Sie nahm ein leeres Blatt Papier und kopierte Sylvias
Unterschrift wieder und wieder, zuerst langsam, dann immer schneller,
bis sie sie perfekt nachahmen konnte.
An diesem Abend war es Daisy nach Feiern zumute. Statt im
Hotel zu essen, ging sie aus, wanderte durch die Stadt und fand ein
kleines Restaurant, das einheimische Fische und Meeresfrüchte anbot.
Daisy aß Scampis und Pommes frites und genoss es von Herzen. Noch mehr
genoss sie die Tatsache, dass sie nicht länger die Leute um sich herum
beobachten musste, für den Fall, dass ein lohnendes Objekt auftauchte.

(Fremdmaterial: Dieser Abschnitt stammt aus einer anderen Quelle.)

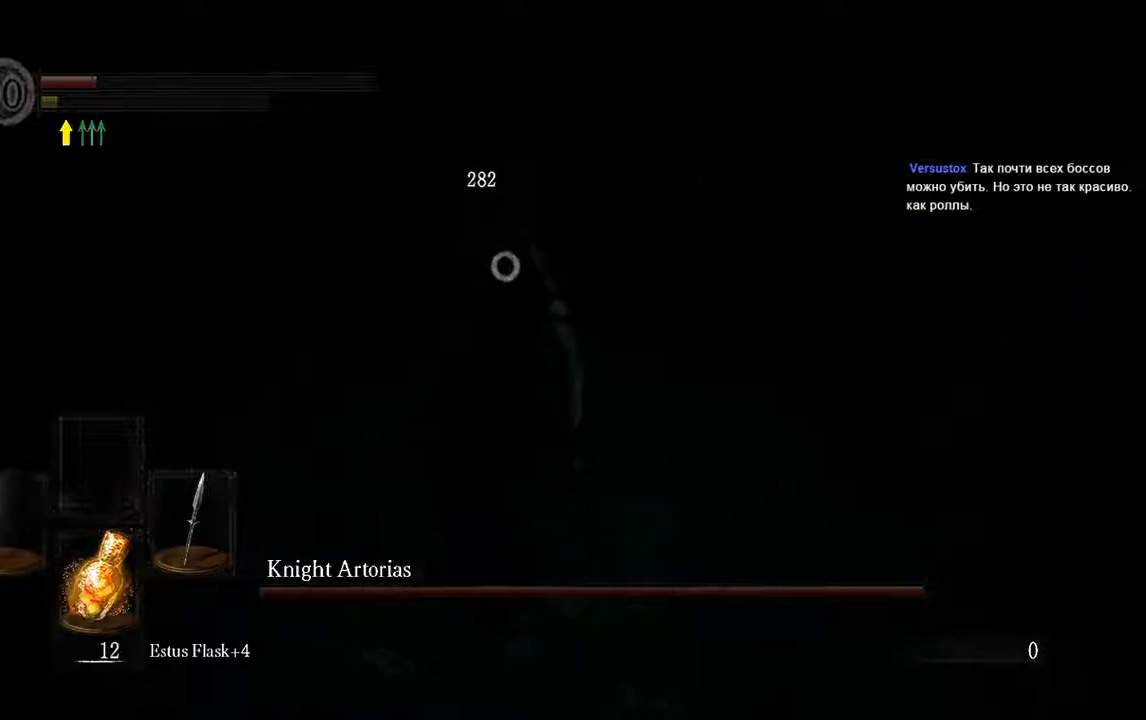
{"buttons": ["X"], "left_stick": "up", "right_stick": "center"}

Sie hatte ihr Objekt gefunden. Jetzt brauchte sie nur noch
weiterzumachen wie gehabt.
Am nächsten Morgen erklärte sie dem Empfangsportier des
Hotels, dass sie am Ende der Woche ausziehen werde. Den Rest des Tages
klapperte sie verschiedene Second-hand-Läden entlang der Hauptstraße
ab, arrangierte die Zulieferung von Möbelstücken und kaufte allerlei
Nippsachen, alte Bücher, Besteck, Platten, Teller und Tassen, die sie
in einem Einkaufsroller, den sie für fünf Pfund in einem
Wohltätigkeitsladen erstanden hatte, per Bus zu ihrer neuen Adresse
beförderte.
Als es Abend wurde, war Daisy hungrig, doch statt nach etwas
Essbarem Ausschau zu halten, wandten sich ihre Schritte wie von selbst
erneut dem Jachthafen zu. Irgendwie hatte die Stille des Wassers sie am
Vortag so beruhigt, und sie wollte sich dieses Gefühl erneut
verschaffen.
Sie brauchte nur wenige Minuten, die Straße wiederzufinden,
sie entlangzugehen, bis sie auf den Erdwall und die Eingangspforte zum
Jachtclub stieß. Langsam stieg sie die flachen Betonstufen hinauf, und
die Anstrengung setzte ihr mehr zu als am Tag zuvor. Oben hob sie den
Blick, um ihn über die weite Wasserfläche gleiten zu lassen.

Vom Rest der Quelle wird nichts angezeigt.